WHAT TO WORK ON: Below are some entries. Repeat exactly the lines from the one with "Miért választjuk a datolyát" through the one with "Az egészséges életmód", and only those.

[Transcribed page contents]
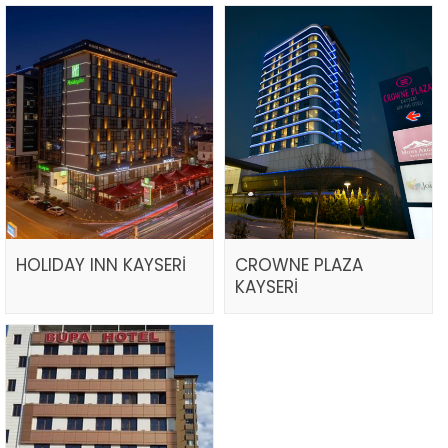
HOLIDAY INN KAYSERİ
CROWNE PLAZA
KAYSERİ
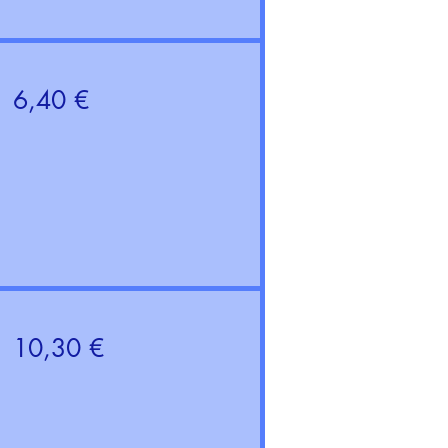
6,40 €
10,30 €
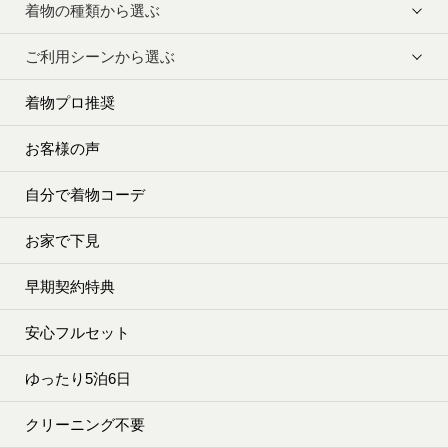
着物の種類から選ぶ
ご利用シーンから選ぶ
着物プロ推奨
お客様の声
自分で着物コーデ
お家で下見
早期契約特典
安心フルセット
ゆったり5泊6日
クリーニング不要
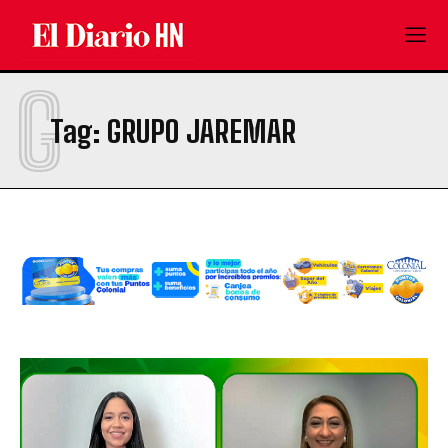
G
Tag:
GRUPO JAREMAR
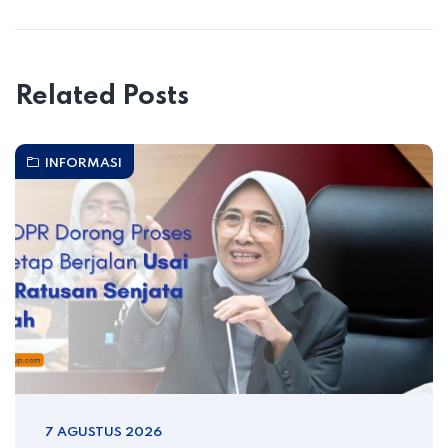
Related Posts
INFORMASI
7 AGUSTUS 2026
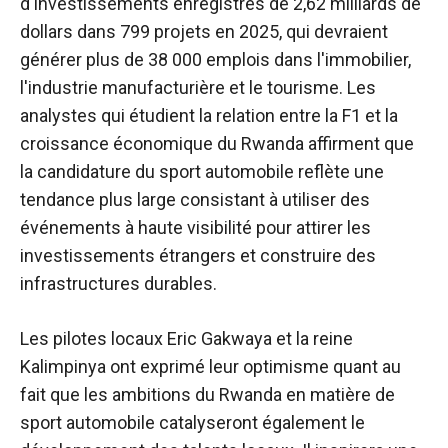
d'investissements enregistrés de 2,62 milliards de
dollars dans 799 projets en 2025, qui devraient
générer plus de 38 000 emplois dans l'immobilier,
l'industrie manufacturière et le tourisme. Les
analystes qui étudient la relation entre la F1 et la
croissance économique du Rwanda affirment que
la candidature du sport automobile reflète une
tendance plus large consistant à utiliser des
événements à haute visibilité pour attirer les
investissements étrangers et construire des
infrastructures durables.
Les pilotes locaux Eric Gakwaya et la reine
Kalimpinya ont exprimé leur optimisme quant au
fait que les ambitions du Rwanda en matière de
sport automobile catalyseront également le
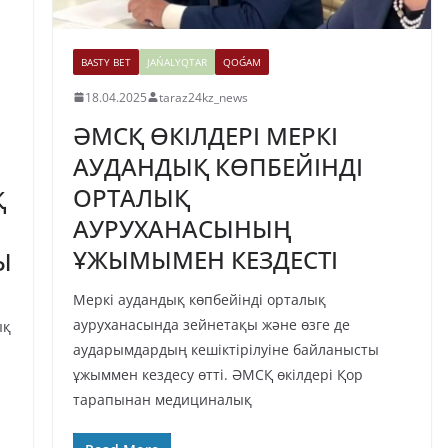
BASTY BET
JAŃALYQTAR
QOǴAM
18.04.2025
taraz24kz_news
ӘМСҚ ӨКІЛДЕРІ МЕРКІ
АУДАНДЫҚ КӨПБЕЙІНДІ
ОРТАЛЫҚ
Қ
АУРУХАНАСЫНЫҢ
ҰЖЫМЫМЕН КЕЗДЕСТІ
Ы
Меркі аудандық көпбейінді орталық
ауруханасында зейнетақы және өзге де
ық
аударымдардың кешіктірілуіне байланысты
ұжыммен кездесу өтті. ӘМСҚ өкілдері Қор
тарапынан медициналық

...

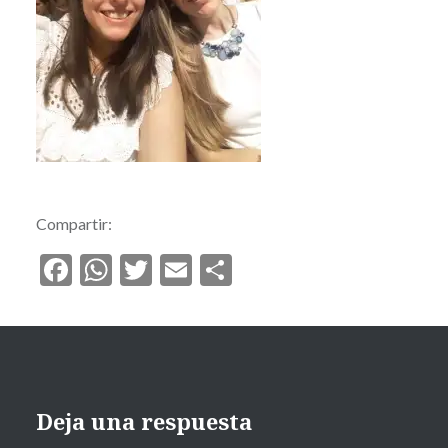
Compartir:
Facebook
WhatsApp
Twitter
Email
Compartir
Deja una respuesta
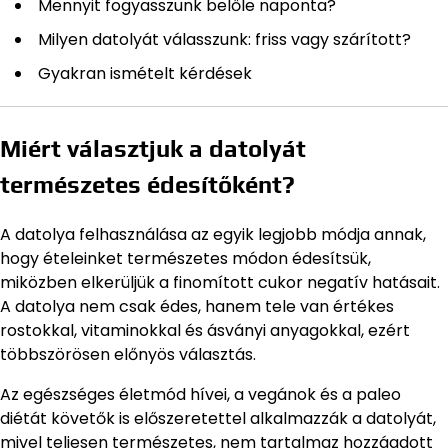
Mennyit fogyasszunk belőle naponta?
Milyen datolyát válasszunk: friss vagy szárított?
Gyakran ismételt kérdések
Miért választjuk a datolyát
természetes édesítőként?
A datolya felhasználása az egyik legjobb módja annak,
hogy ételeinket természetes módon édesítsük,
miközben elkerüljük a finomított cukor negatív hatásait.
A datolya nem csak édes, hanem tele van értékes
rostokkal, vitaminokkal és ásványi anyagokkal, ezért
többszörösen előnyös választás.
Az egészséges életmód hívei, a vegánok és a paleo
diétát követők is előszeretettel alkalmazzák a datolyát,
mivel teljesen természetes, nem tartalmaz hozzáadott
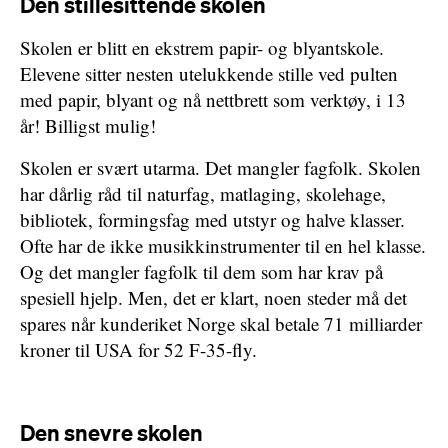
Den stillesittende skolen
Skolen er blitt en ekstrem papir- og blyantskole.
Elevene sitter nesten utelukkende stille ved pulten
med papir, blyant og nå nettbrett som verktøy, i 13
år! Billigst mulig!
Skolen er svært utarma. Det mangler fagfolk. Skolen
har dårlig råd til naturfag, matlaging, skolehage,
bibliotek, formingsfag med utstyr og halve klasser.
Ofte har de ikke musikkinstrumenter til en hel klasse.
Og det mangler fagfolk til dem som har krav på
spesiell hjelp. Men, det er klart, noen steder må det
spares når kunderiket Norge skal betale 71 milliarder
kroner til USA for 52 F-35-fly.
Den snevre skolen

==

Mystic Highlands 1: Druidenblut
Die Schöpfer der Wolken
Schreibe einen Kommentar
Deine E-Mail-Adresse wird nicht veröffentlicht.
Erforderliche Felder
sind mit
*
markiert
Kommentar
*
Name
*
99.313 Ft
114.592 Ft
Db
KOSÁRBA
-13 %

FINISHED EXERCISE:
Miért választjuk a datolyát
természetes édesítőként?
A datolya felhasználása az egyik legjobb módja annak,
hogy ételeinket természetes módon édesítsük,
miközben elkerüljük a finomított cukor negatív hatásait.
A datolya nem csak édes, hanem tele van értékes
rostokkal, vitaminokkal és ásványi anyagokkal, ezért
többszörösen előnyös választás.
Az egészséges életmód hívei, a vegánok és a paleo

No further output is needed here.